**Written request a**.
Return every line of the shape change records below verbatim, omitting the picture lines.
──────── Excerpt
Of course they're right.
When a girl jumps in your
car in a wedding dress,
you can't act
surprised to find out
she wants to get married.
Besides,
we dated before, and
that time counts.
We just hit pause
on the clock.
See, a lot
of really smart people
would argue the clock resets.
It un-pauses,
everybody knows that.
You know, Barney's
a little late.
I hope he's okay.
Ah, he's fine, and
I still don't think
he's crying out for help.
Well...
Sorry we're late.
We just came from the tailor.
Brover couldn't settle on a tie,
so I just bought them all.
You say no to that face.
There's a reason
that you're not
a hundred percent in
this with me, Ted.
Something's holding us back.
Well, what is it?
I think we've established
I'm not great
at picking up on clues--
well, in this situation.
As a kid, I was known
as a bit of a detective.
In fact,
when my friend's retainer
went missing,
the Mosby Boys were put
on the case, and it was...
The retainer was
in the garbage.
The Mosby Boys were
you, your sister,
and a neighborhood squirrel
you thought you had tamed.
I can't believe Squirrel-lock
Holmes turned on us like that.
Eight weeks of training
down the drain.
You know how I
know that, Ted?
Because we covered it in the
"getting to know you" part
of the relationship
six years ago.
Six years.
Then...
what's holding us back?
Call in the
Mosby Boys, Ted,
let me know if they
crack the case.
Guys,
Brover is not only
the best bro I've ever had,
he's amazing with the ladies.
I'm sorry, don't you think
it's a little pathetic
to use a dog to pick up chicks?
Sir, wingmanship is
a two-way street.
If Brover meets a cutie,
I'll take the hit
and chat up
the chubby lady friend.
Sometimes I'll be the jerk...
...so Brover can swoop in
and be the hero.
And like any good wingman,
I gather as much intel
as I can right up front.
How old's your dog?
She's five.
Oh.
What's that in dog years?
Like, 35.
We're done here.
Well, you were right.
Victoria says something's
holding us back,
and I don't have
any idea what it is.
Any brilliant insights, Oprah?
Steadman?
Um, try Gayle.
Marshall, I want you
to take this one.
You're ready.
Oh, I don't know.
Although I do hear this little
voice in the back of my head
trying to tell
me something.
That's your inner goddess.
Listen to her,
channel her.
If Victoria quenches your
thirst like a tall glass
of sweet tea on
a hot July day...
Marshall, why is she Southern?
Don't let him break
the connection.
...well,
you got to make
an honest woman
out of her.
Okay, I'm leaving.
But, but,
if not, well,
then, sugar...
...you got to let
that nightingale
spread her
wings and soar
to her own
beautiful tomorrow.
Testify.
You guys are the worst.
Where am I?
Sorry.
Uh, go for Barney.
Uh-huh.
I see.
Totally understood.
I'll do that.
Great.
Thank you.
That was Brover's owner.
I guess,
while she was
out of town, he ran
away from his kennel,
and now that she's back,
I have to return him.
Oh, Barney, I'm so sorry.
Oh, it's all good.
Um, excuse me for one moment.
Hey,
Barney.
No, no.
No, no!
Oh.
Wha...
Victoria.
Will you marry me?
Yes, of course.
────────────────
──────── Input data
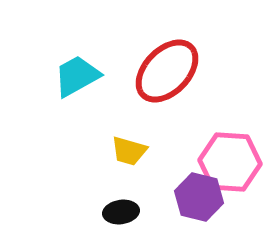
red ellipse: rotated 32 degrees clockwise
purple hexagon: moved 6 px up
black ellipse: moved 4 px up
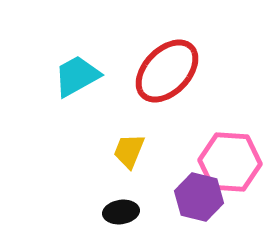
yellow trapezoid: rotated 96 degrees clockwise
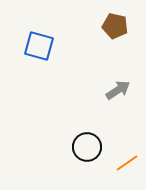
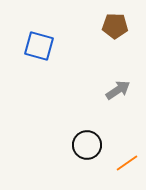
brown pentagon: rotated 10 degrees counterclockwise
black circle: moved 2 px up
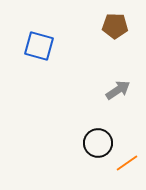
black circle: moved 11 px right, 2 px up
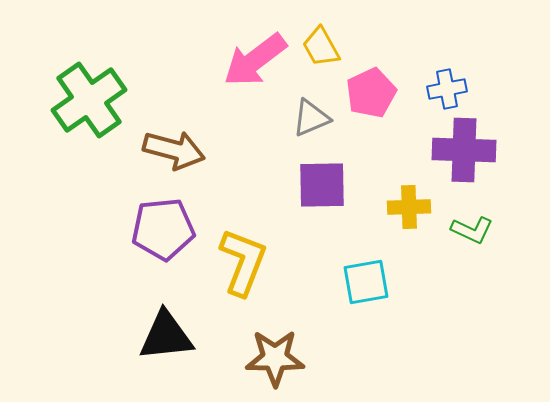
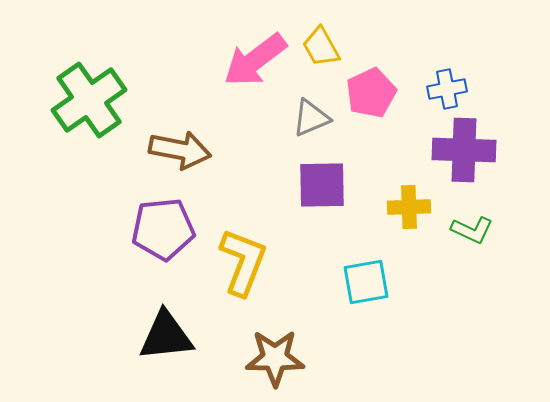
brown arrow: moved 6 px right; rotated 4 degrees counterclockwise
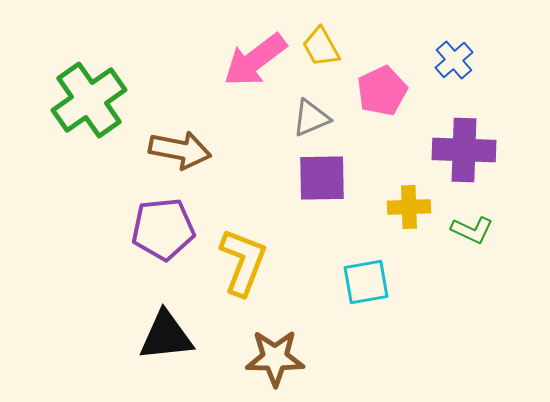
blue cross: moved 7 px right, 29 px up; rotated 30 degrees counterclockwise
pink pentagon: moved 11 px right, 2 px up
purple square: moved 7 px up
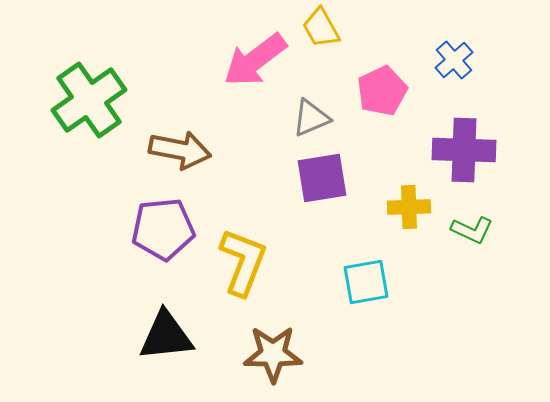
yellow trapezoid: moved 19 px up
purple square: rotated 8 degrees counterclockwise
brown star: moved 2 px left, 4 px up
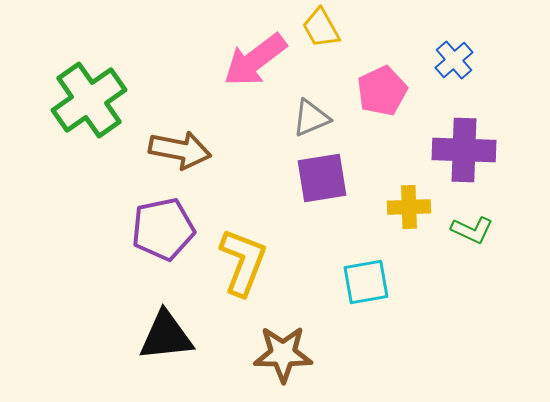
purple pentagon: rotated 6 degrees counterclockwise
brown star: moved 10 px right
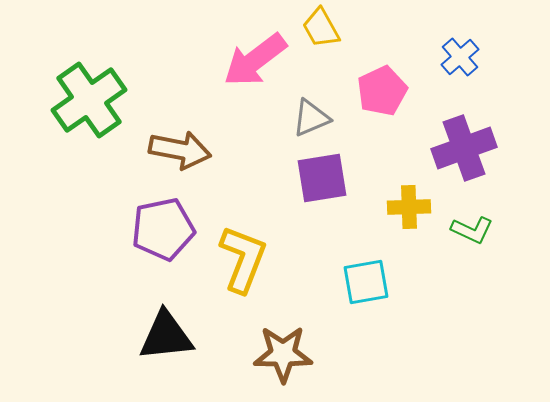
blue cross: moved 6 px right, 3 px up
purple cross: moved 2 px up; rotated 22 degrees counterclockwise
yellow L-shape: moved 3 px up
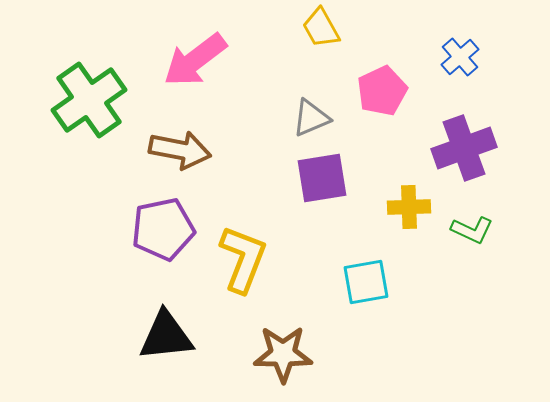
pink arrow: moved 60 px left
────────────────
**Written request b**.
Summarize the dialogue above in three sentences.

**Final result a**.
red ellipse: rotated 32 degrees clockwise
purple hexagon: moved 6 px up
black ellipse: moved 4 px up
yellow trapezoid: rotated 96 degrees clockwise
brown pentagon: rotated 10 degrees counterclockwise
black circle: moved 2 px up
black circle: moved 11 px right, 2 px up
brown arrow: moved 6 px right; rotated 4 degrees counterclockwise
blue cross: moved 7 px right, 29 px up; rotated 30 degrees counterclockwise
pink pentagon: moved 11 px right, 2 px up
purple square: moved 7 px up
yellow trapezoid: moved 19 px up
purple square: rotated 8 degrees counterclockwise
brown star: moved 2 px left, 4 px up
purple pentagon: rotated 6 degrees counterclockwise
brown star: moved 10 px right
blue cross: moved 6 px right, 3 px up
purple cross: moved 2 px up; rotated 22 degrees counterclockwise
yellow L-shape: moved 3 px up
pink arrow: moved 60 px left

**Final result b**.
Ted learns that Victoria feels something is holding their relationship back, and he has no idea what it is. Barney boasts about Brover, a dog he calls his best bro and wingman, until a call from Brover's owner means he has to return the dog. Marshall advises Ted either to make an honest woman of Victoria or to let her go, and the dialogue ends with Victoria being asked "Will you marry me?" and the reply "Yes, of course."